My nostalgia alarm went on Red Alert when I saw the following video.
I hadn't heard "Moonlight Feels Right" by Starbuck in just about 40 years. It used to be on all those K-Tel record commercials and the radio. The original version came out in 1976 as Starbuck's debut single. It was a huge hit and basically the only hit by them as it blasted all the way up to No. 3 on Billboard, in time becoming the 34th-ranked single of the year. Even here in Canada, "Moonlight Feels Right" peaked at No. 3 on the charts and gradually became the 51st-ranked song.
My re-acquaintance with the song came through a chance discovery of a YouTube video with that recognizable title under Yukihiro Takahashi's(高橋幸宏)name. Apparently, he did a cover version of it as the last track on his 8th solo album "...Only When I Laugh" which came out in August 1986. And he does a pretty good tribute to original vocalist Bruce Blackman, although the YMO drummer does enunciate his T's fairly noticeably. The album reached as high as No. 24 on the charts.
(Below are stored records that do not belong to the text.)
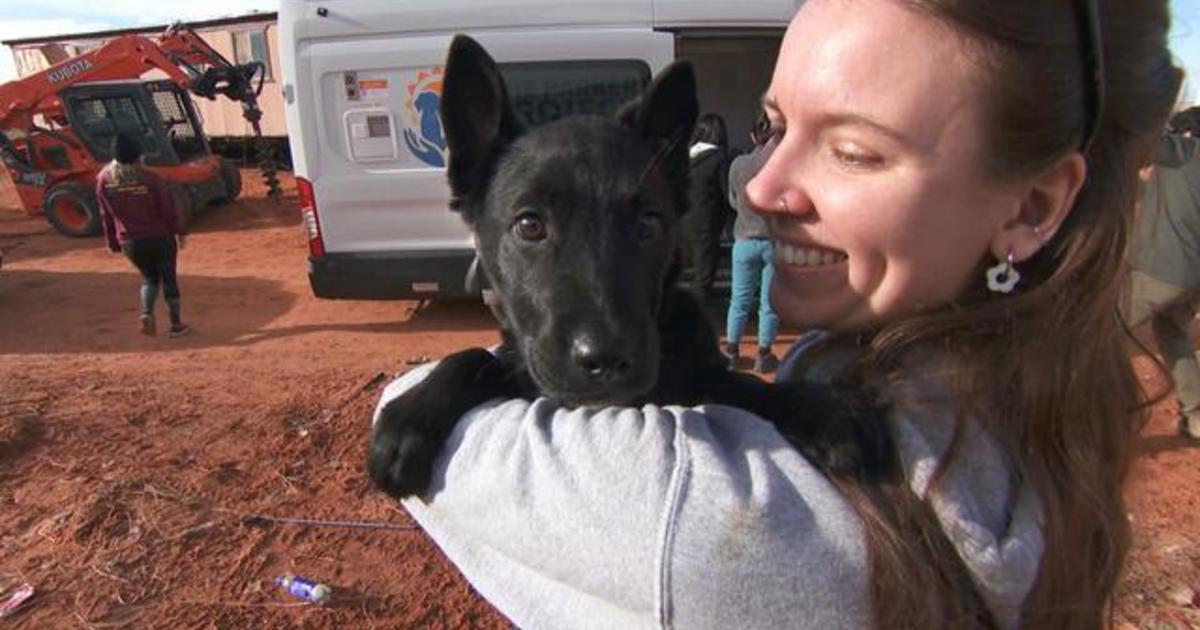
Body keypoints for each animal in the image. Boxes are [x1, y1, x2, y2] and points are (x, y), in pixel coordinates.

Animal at [367, 35, 892, 501]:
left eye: (647, 225)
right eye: (530, 225)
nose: (607, 360)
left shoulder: (699, 376)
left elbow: (739, 384)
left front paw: (821, 408)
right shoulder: (530, 370)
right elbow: (474, 355)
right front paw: (409, 418)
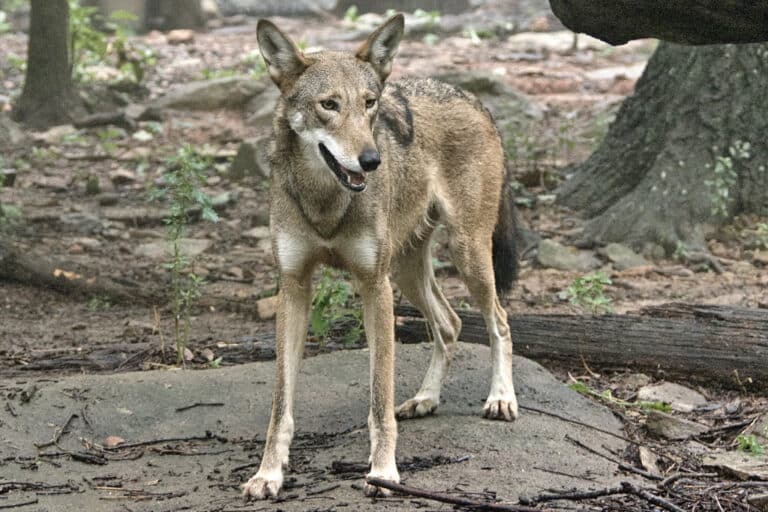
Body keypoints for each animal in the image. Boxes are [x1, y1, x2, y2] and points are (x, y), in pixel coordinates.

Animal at [243, 13, 519, 499]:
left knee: (499, 321)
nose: (371, 161)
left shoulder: (374, 287)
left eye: (369, 103)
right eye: (329, 105)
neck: (325, 203)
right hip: (407, 271)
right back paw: (426, 400)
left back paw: (501, 398)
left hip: (465, 254)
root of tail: (470, 96)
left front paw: (384, 472)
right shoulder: (294, 287)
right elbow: (280, 405)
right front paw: (268, 474)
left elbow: (379, 399)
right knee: (450, 323)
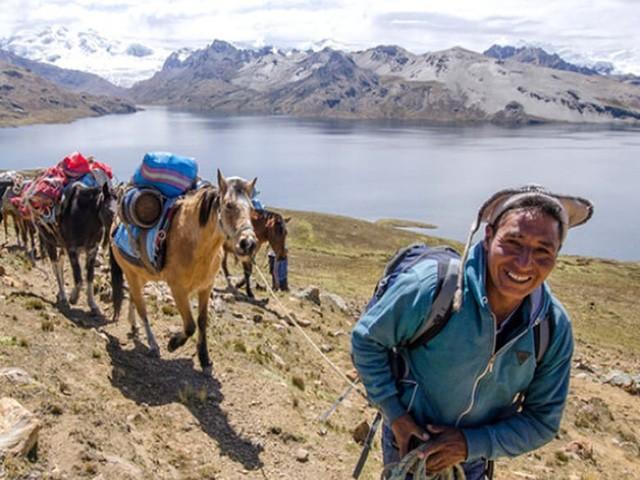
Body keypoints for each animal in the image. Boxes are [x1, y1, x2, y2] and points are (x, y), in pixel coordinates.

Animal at [39, 181, 114, 316]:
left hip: (62, 247)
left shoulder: (92, 251)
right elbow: (78, 278)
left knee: (60, 264)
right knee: (55, 266)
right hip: (49, 243)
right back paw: (63, 295)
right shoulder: (72, 250)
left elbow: (89, 277)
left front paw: (92, 304)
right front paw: (73, 298)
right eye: (110, 211)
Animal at [110, 172, 258, 376]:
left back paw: (134, 325)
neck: (196, 245)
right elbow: (190, 325)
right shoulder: (178, 290)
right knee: (141, 307)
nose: (248, 243)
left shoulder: (206, 287)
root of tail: (115, 223)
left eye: (252, 208)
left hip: (142, 274)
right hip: (131, 273)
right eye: (228, 205)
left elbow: (202, 322)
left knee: (133, 296)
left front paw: (205, 359)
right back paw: (153, 344)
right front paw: (173, 343)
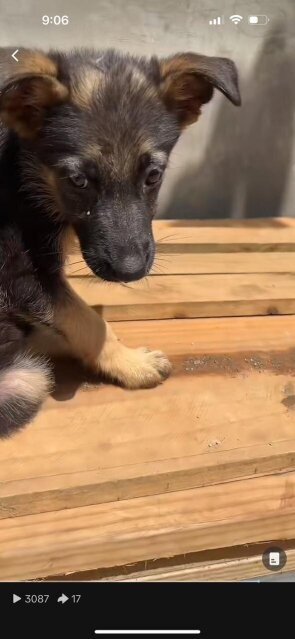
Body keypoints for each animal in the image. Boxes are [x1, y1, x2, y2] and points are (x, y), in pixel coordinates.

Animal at [0, 46, 242, 436]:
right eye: (79, 181)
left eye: (153, 176)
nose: (130, 272)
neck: (20, 175)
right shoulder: (17, 271)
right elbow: (87, 320)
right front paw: (131, 364)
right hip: (26, 380)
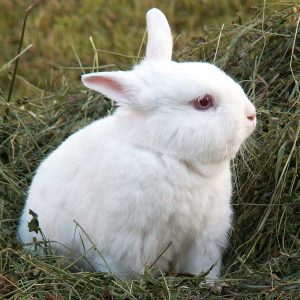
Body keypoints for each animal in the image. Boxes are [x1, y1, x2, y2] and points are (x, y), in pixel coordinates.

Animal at [17, 8, 255, 280]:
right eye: (203, 102)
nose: (251, 115)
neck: (170, 156)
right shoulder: (127, 244)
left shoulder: (204, 238)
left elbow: (203, 267)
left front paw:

Listening to the original by Starbuck, I have to say that that famous keyboard riff during the refrain sparked off those memory engrams of bell bottoms, wide lapels and corduroys. Plus, it's not everyday that someone could pull off a searing marimba solo in a contemporary pop song. "Moonlight Feels Right" had me thinking that this could have been one of the inspirational touchstones for the New Music movement in Japanese popular music in the 1970s. I could easily imagine singers such as Yumi Matsutoya(松任谷由実)or Tatsuro Yamashita(山下達郎)relishing a cover of that.
Not sure whether the band got any free coupons for a certain globally known coffee shop.